In 1906 John Redmond’s party secured 82 Parliamentary seats. Only 5 of them had been contested and 77 of them had been uncontested. More votes in Ireland were given to Unionists than to Redmond’s Party. Unionists were not short of funds nor rich friends in comparison to Redmond’s Party. Some questions might be asked:-
- Why did the Unionists not contest all, or even a majority of all Irish seats?
- Why didn’t Unionists at the time shout –“We wuz robbed?”
- Why don’t commentators today, for instance Professor Richard English and Eoghan Harris, question the right of the 82 Redmondites to claim a majority of sets with a minority of votes?

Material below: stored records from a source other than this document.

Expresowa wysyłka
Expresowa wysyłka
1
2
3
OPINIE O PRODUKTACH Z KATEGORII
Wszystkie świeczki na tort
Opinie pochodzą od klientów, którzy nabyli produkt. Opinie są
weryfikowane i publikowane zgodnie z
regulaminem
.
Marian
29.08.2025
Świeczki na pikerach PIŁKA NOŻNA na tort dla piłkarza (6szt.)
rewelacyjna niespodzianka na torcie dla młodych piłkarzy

Readers might infer from their replies or failure to reply the validity of their objections to Sinn Fein’s claim for an Irish national mandate in 1918.
In the United Kingdom as a whole the Liberals in 1906, under the leadership of Henry Campbell -Bannerman, won a landslide and the Tory Prime Minister Arthur Balfour (the Bloody Balfour of Mitchelstown infamy), lost his seat.
But he didn’t lose his composure. He addressed his supporters, saying that, in office or out, his party should continue to direct “the affairs of this Great Empire.” He was not deluded, for the previous year he had established the Committee of Imperial Defence and the Entente Cordiale with France to plan the destruction of Germany. The incoming Prime Minister Campbell Bannerman knew nothing of the Committee of Imperial Defence, though Liberal Imperialists such as Herbert Asquith and Sir Edward Grey who were to initiate the Great War were members of it.
Balfour and the British ruling classes cared nothing for the opinions of the peoples of the Empire, nor even for the peoples of the United Kingdom. In 1906 the House of Lords could block any Bill passed by the Commons except a Money Bill.
David Lloyd George described the Lords as “Mr Balfour’s Poodle” before he himself became a great warlord.